CREMASTER 3 -----------
Multi-media artist Matthew Barney explores the evolution of form via Celtic mythology, automotives, biology and vaseline in his five part Cremaster cycle, which began in 1994 with "Cremaster 4" and move from a state of ascendance to descendance (the cremaster is the muscle which determines the position of the testicle) while spanning the globe. Adding Masonic rite to the mix, Barney showcases architecture with the building of the Chrysler building where he is the Apprentice to Architect Hiram Abiff (artist Richard Serra) in "Cremaster 3."
Although filmed and released out of order, the Cremaster series is numbered to progress Barney's theme. Although I have not seen the rest of the series, the third is clearly the most ambitious (it runs for three hours whereas the other 4 installments are more usually about an hour in length). Watching "Cremaster 3" is somewhat like listening to Mussorgsky's "Pictures at an Exhibition" - clearly a work of great beauty by a master artist, but one whose meaning may be obscure to the audience. "Cremaster 3" almost demands a synopsis or study. Still, Barney is such a tremendous visualist and inventive filmmaker, that his work is no chore to sit through - quite the opposite, in fact.
He begins begins at Ireland's Giant's Causeway and Scotland's Fingal's Cave where the giant Fingal clashes with Finn MacCool, before a woman's corpse (meant to be Gary Gilmore of "Cremaster 2's" story!) digs its way out of the earth and is deposited in a vintage car in the lobby of the Chrysler Building. As five Chrysler Imperials circle and smash the auto in the center, the Apprentice walks through and enters the elevator shaft, which he begins to fill with cement. Behind the building's Cloud Club bar four men enact Masonic rites (which the Apprentice has ostensibly upset) while being served the perfect Guinness through a sliding door. The bartender cannot serve a beer to the Apprentice, however, and the bar erupts in foamy chaos until he's left playing his equipment like a bagpipe. After a race of decomposing horses, the Apprentice is beaten by the Masons until his teeth fall out. Then the Architect and his men surround the Apprentice in a dental chair, and fill his mouth with a compacted Chrysler part before ascending to the top of the building which is converted into a giant Maypole.
In an extended coda entitled "The Order," where elements of the previous story and other installments are reflected, Barney, clad in a peach colored kilt with a cloth stuffed in his bloody mouth, must scale the five levels of the Guggenheim Museum to face a string of Rockettes dressed as lambs, dueling punk bands and a woman dressed like a nurse with lucite lower legs (double amputee model/athlete Aimee Mullins) who morphs into a man-eating cat.

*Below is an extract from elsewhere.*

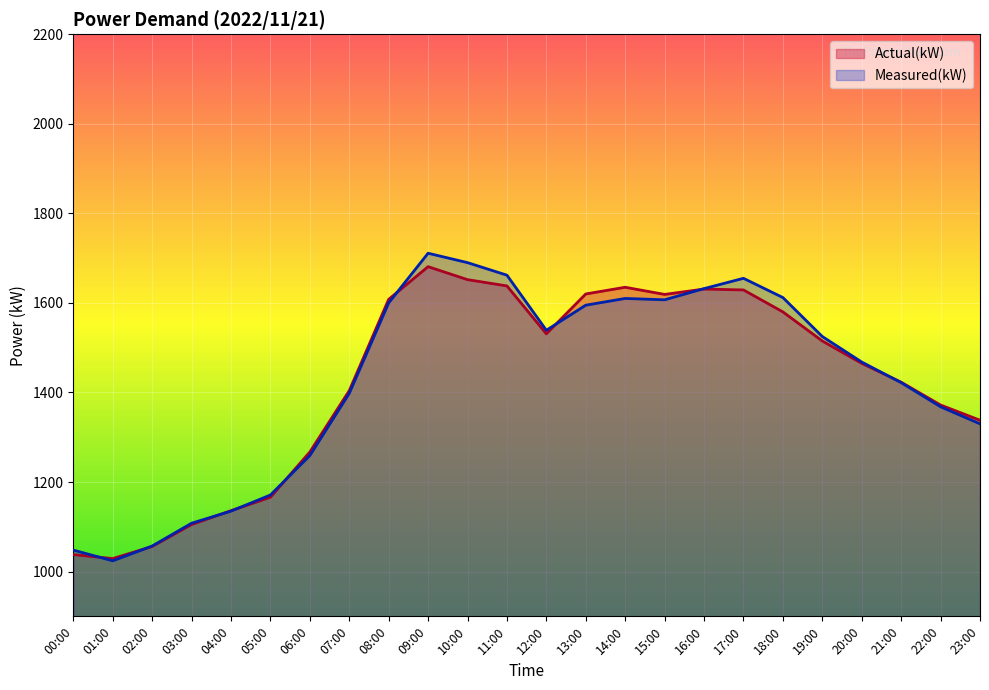

Between which two adjacent categories do Measured(kW) and Actual(kW) first intersect?

00:00 and 01:00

Clearly, "Cremaster 3" requires repeat viewings or fungal accompaniment of a magical nature, yet the film is completely mesmerizing. One begins to recognize Barney's themes with his repeated use of images (ovoid/gonadal shapes, trios and triangles, the uterine shaped Cloud Club bar, transformations). The three segments of the film all refer to a father/son or mentor/protoge conflict.
While Barney doesn't bring avant-garde filmmaking to the multiplex, one can see the influence of other filmmakers, particularly Stanley Kubrick (the Cloud Club bar recalls the ghostly bar of "The Shining"). His production values achieve spectacular visual effects and his music ("Cremaster 3" is devoid of dialogue for all practical purposes) is carefully chosen and integral to the effect (I particularly enjoyed the metronomic riff of "The Order" which gives it the air of a wacked out game show). With his Irish jigs, Masonic influences and Houdini references, Barney would seem to have advanced upon the aural explorations of English singer/songwriter Kate Bush.
"Cremaster 3" is sure to be the most uniquely challenging and mind-blowing filmic event of the year.